Body Weight Compound Übungen

Es ist kein Geheimnis, dass zusammengesetzte Übungen Isolationsübungen weit überlegen sind, wenn es darum geht, Muskeln aufzubauen und Fett zu verbrennen. Zusammengesetzte Übungen beinhalten mehrere Gelenke, die es ermöglichen, mehr Muskeln zu bearbeiten und folglich mehr Fett zu verbrennen. Wenn Sie keinen Zugang zu einem Fitnessstudio haben oder einfach nicht die Zeit haben zu gehen, machen Sie sich keine Sorgen mehr: Zusammengesetzte Übungen können in Ihrem Wohnzimmer durchgeführt werden. Lernen Sie die effektivste Kombination Körpergewicht Übungen, um ein tolles Training ohne Fitnessgeräte zu bekommen.

Klimmzüge: Die Generationenübung

Fitness-Trends ändern sich, aber bestimmte Übungen stehen auf dem Prüfstand. Eine Übung, die nie aus der Mode kommt, ist das Pull-up. Klimmzüge werden niemals aus einem einzigen Grund auslaufen: Sie produzieren enorme Ergebnisse. Finde eine stabile Stange und fasse sie mit einem Überhandgriff. Bring deine Füße vom Boden und sammle dein Gleichgewicht, damit dein Körper nicht schwingt. Ziehen Sie Ihren Körper mit Lats, Bizeps und Schultern nach oben, bis Ihr Kinn den Bar-Level erreicht. Senken Sie sich langsam in die Ausgangsposition. Führen Sie so viele Wiederholungen wie möglich durch, ruhen Sie 30 bis 90 Sekunden und wiederholen Sie insgesamt zwei bis vier Sätze.
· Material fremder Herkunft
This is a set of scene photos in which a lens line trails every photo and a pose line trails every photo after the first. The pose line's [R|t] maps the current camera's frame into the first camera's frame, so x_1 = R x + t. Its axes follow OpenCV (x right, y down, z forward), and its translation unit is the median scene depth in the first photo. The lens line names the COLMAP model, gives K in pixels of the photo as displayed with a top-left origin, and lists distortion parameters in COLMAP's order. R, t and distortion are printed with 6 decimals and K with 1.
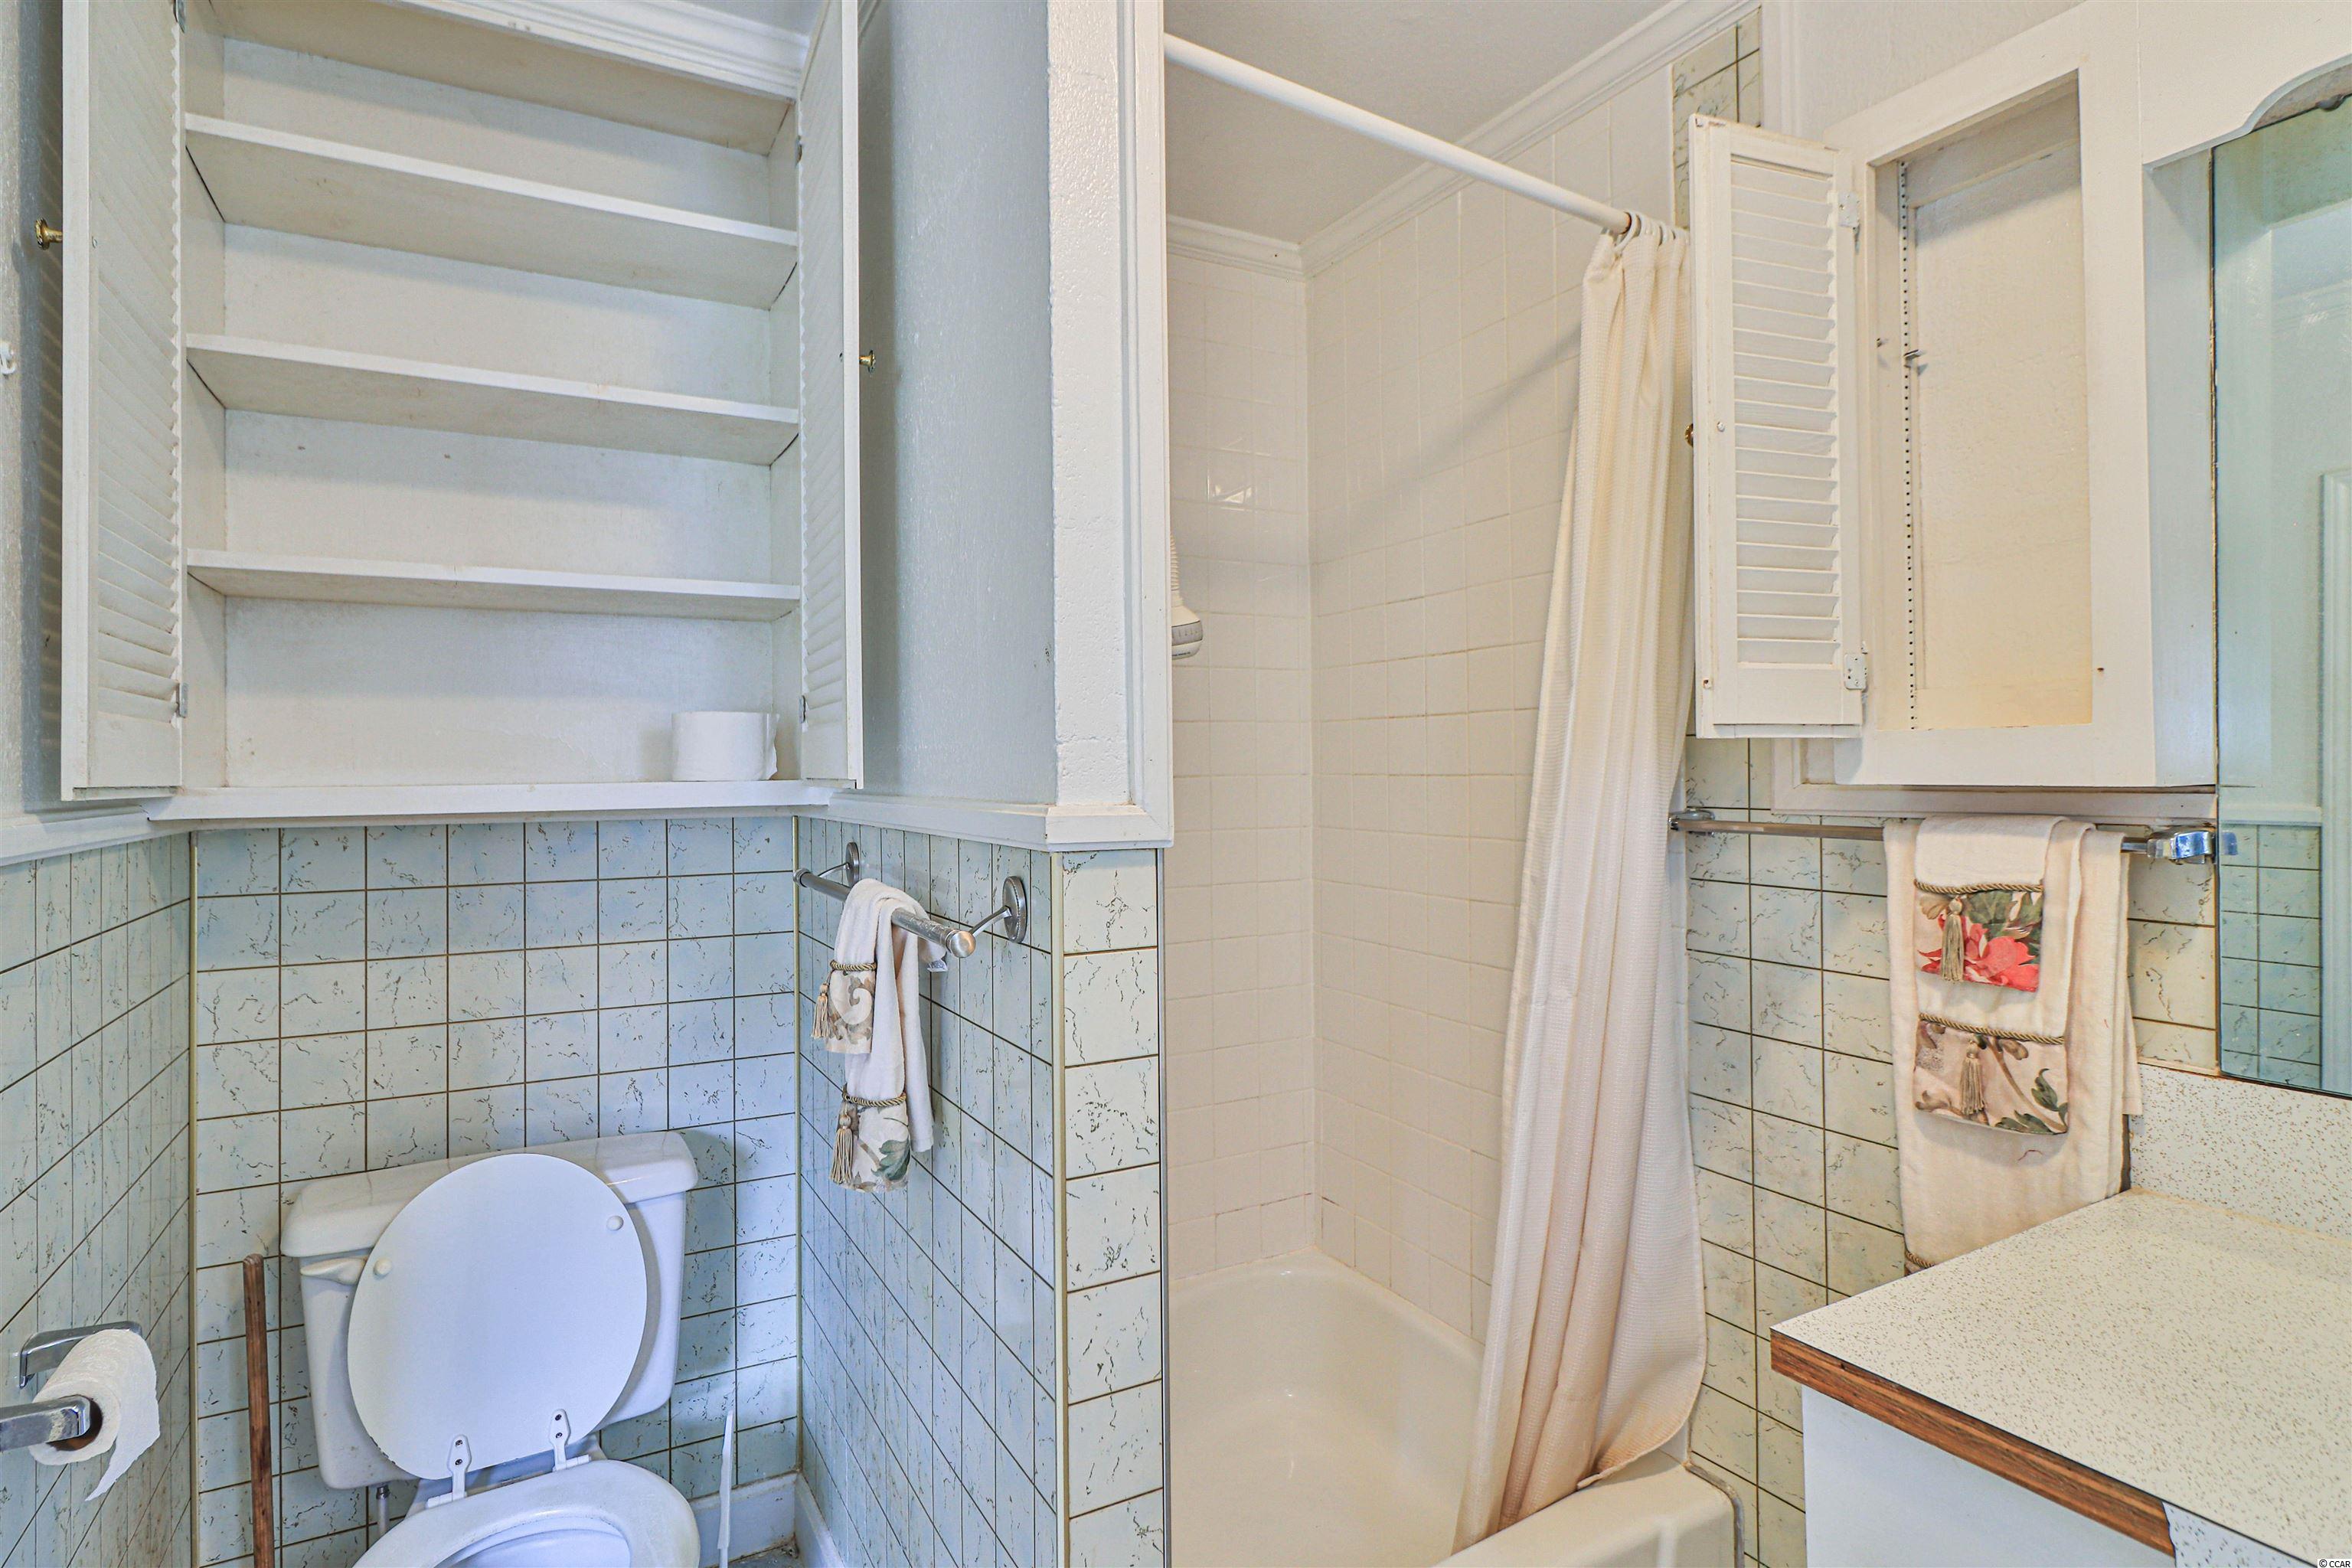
lens RADIAL K [[1213.9, 0, 1156.1], [0, 1213.9, 757.1], [0, 0, 1]] dist [-0.000806, -0.000823]
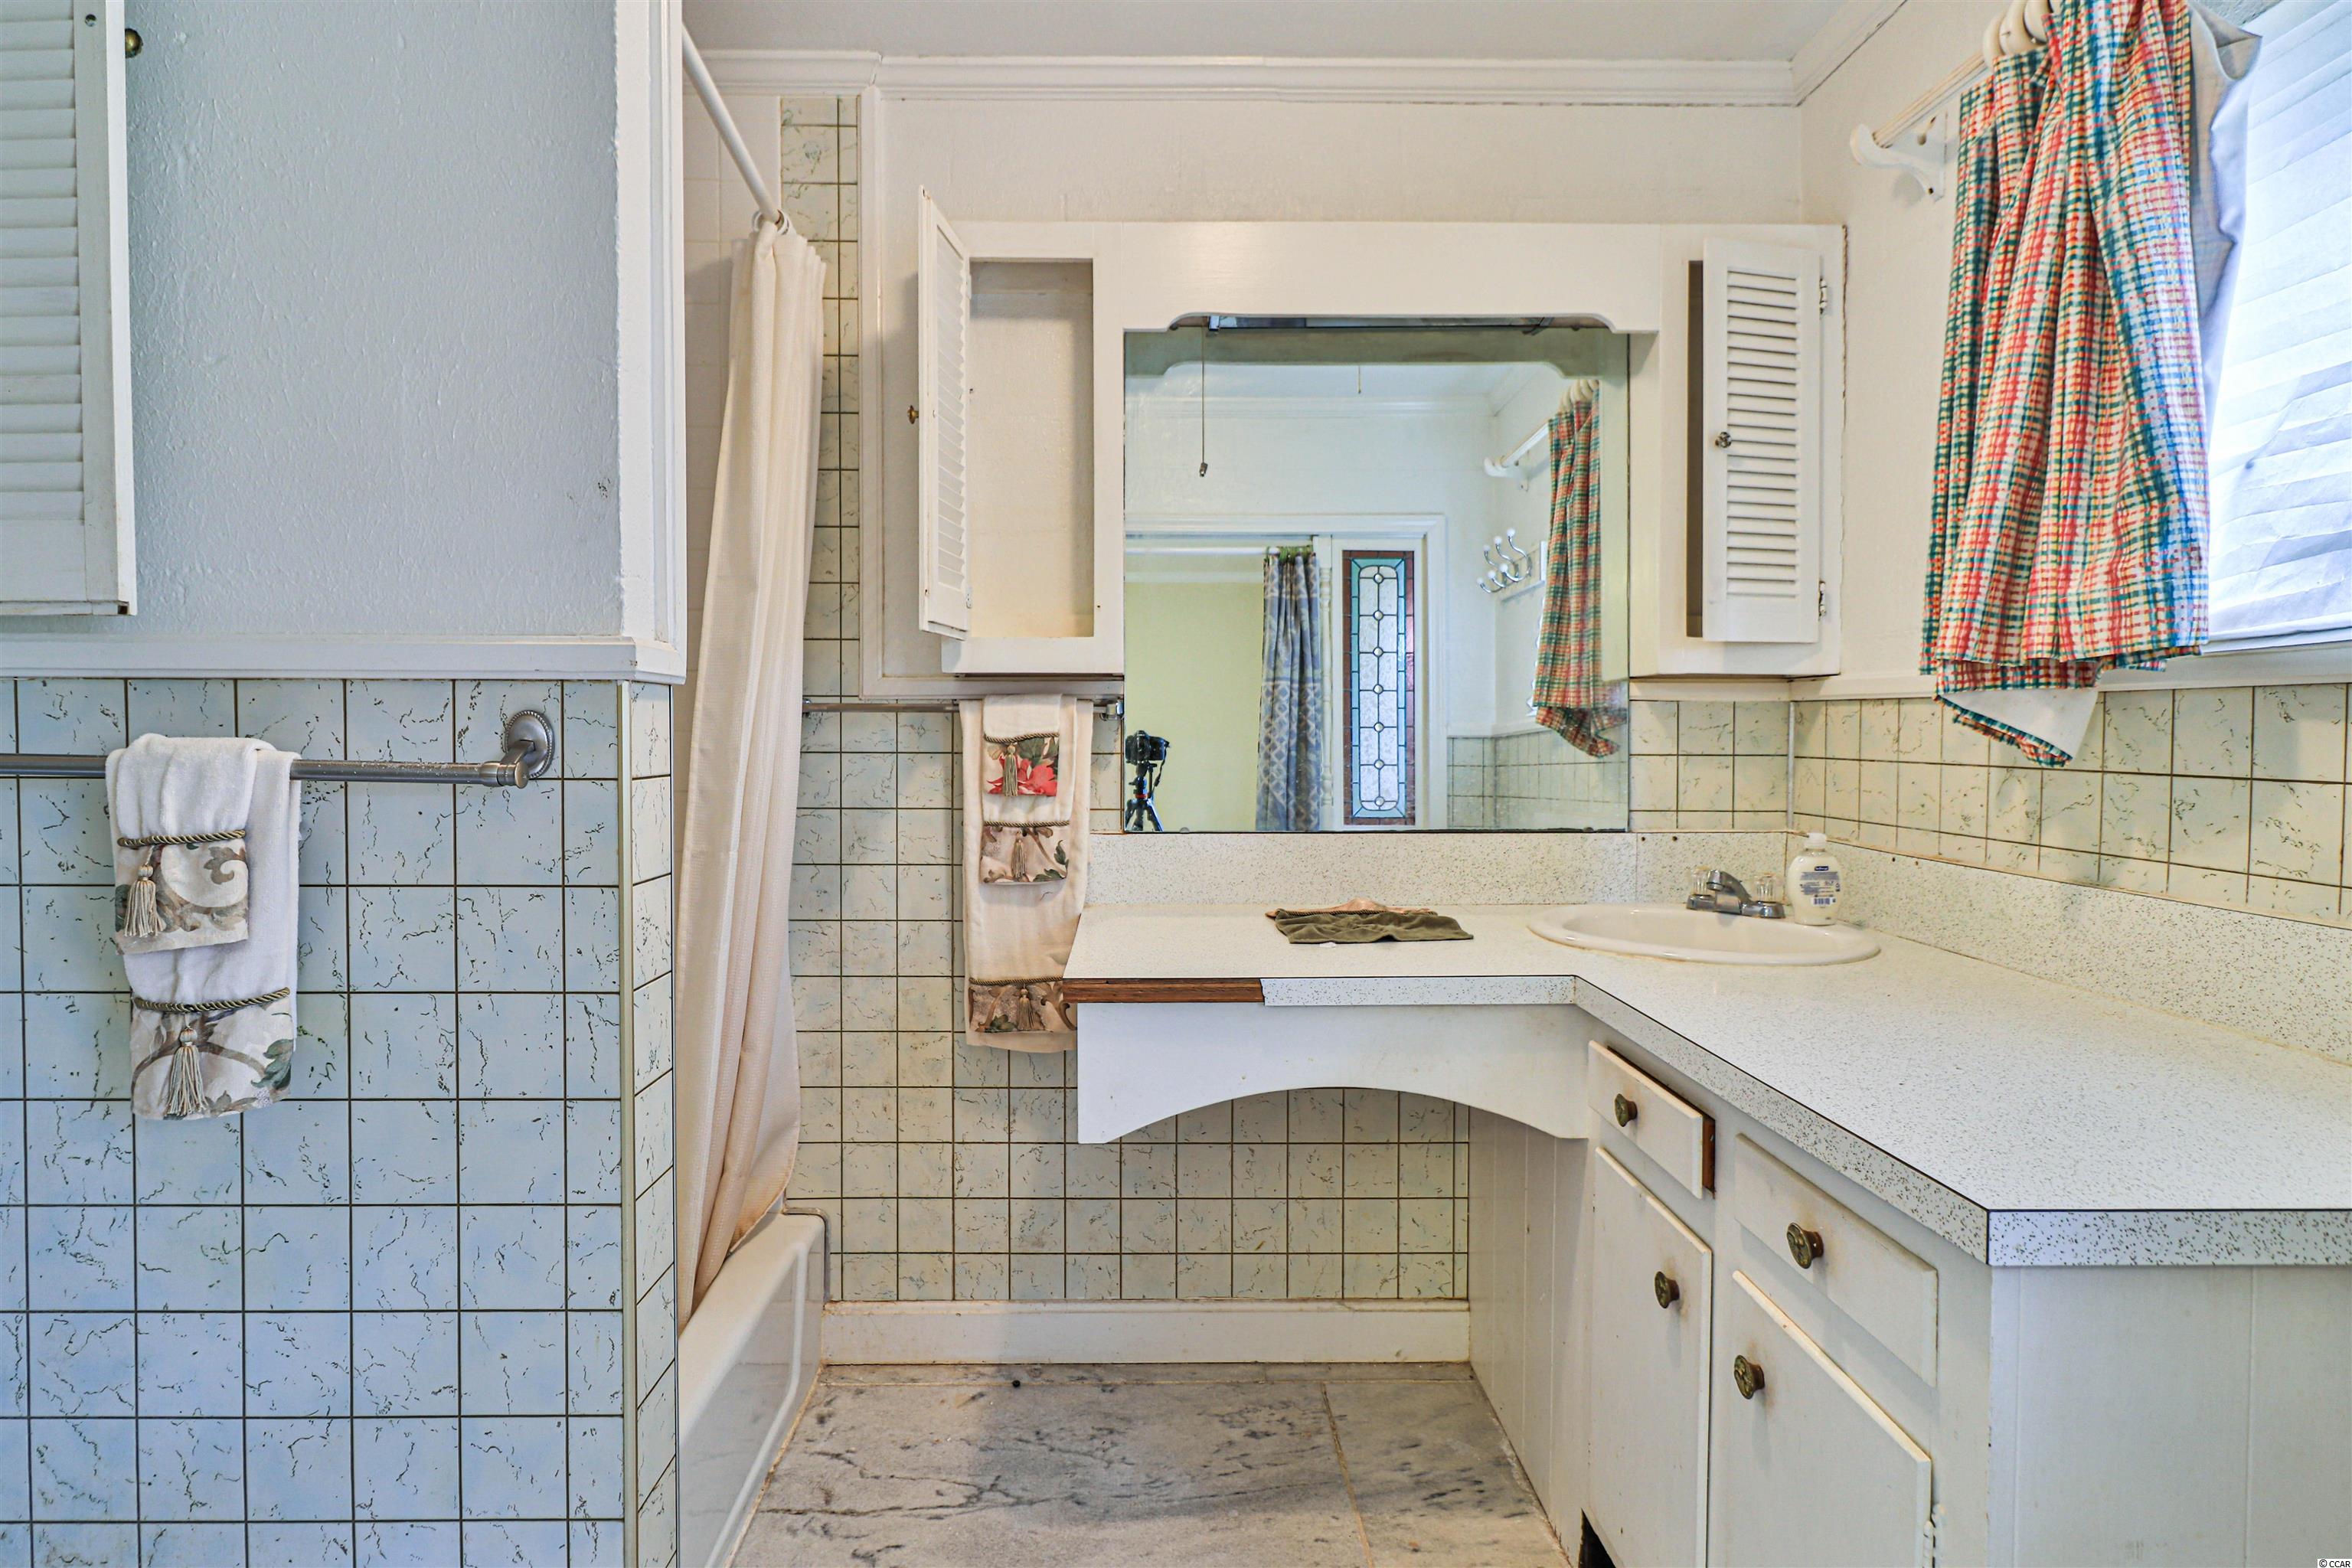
lens RADIAL K [[1213.9, 0, 1156.1], [0, 1213.9, 757.1], [0, 0, 1]] dist [-0.000806, -0.000823]
pose [[0.463792, -0.012049, 0.885862, -0.668862], [-0.011874, 0.999733, 0.019814, 0.099513], [-0.885865, -0.019708, 0.463525, 0.092411]]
RFESS: Großer Name für große Ergebnisse

Die hintere Fußkniebeuge ist eine der effektivsten Unterkörperübungen. Diese Übung arbeitet mit den gleichen Muskeln wie eine normale Kniebeuge, aber sie wird an einem Bein ausgeführt, was die Schwierigkeit erheblich erhöht. Stehen Sie vor einem Stuhl oder einer Couch, die etwa kniehoch ist. Machen Sie einen großen Schritt nach vorne und stellen Sie einen Fuß auf den Stuhl. Pflegen Sie den Kontakt zwischen der Oberseite Ihres Fußes und der Oberfläche des Stuhls. Halten Sie Ihren Rücken gerade und in der Brust, während Sie sich in eine Beinbeinkniebeuge senken. Sobald der Oberschenkel Ihres Arbeitsbeines parallel zum Boden reicht, verlängern Sie Ihre Hüfte und Knie, um in die Standposition zurückzukehren. Führen Sie sechs bis 15 Wiederholungen durch und ruhen Sie 30 bis 90 Sekunden lang aus, bevor Sie erneut beginnen. Ziel für zwei bis vier Sätze.

Behalten Sie Ruhe und machen Sie mehr Liegestütze

Push-ups gehören zu den besten Übungen zur Stärkung des Oberkörpers - vor allem Brust, Schultern und Trizeps. Legen Sie sich auf den Bauch und legen Sie Ihre Hände etwas breiter als schulterbreit auseinander. Schieben Sie Ihren Körper hoch - mit Ihren Armen und Schultern - bis Ihre Arme vollständig ausgestreckt sind und Ihr unteres Körpergewicht von Ihren Füßen getragen wird. An der Spitze jedes Liegestützes sollte der Körper eine gerade Linie von den Fersen zum Kopf bilden. Senken Sie sich langsam - halten Sie die gerade Ausrichtung Ihres Körpers aufrecht - bis Ihre Brust ein paar Zentimeter vom Boden entfernt ist. Schließe so viele Wiederholungen wie möglich ab, nimm 30 bis 90 Sekunden Pause und mache bis zu drei weitere Sätze.

Tipps und Überlegungen

Ein Training kann Klimmzüge, Kniebeugen und Liegestütze umfassen. Lassen Sie 48 Stunden Pause zwischen den Trainingseinheiten. Ziel für drei nicht aufeinanderfolgende Sitzungen pro Woche. Während dies einige der besten Körpergewicht Übungen sind, werden andere - einschließlich Planken und Kniebeugensprünge - sie ergänzen.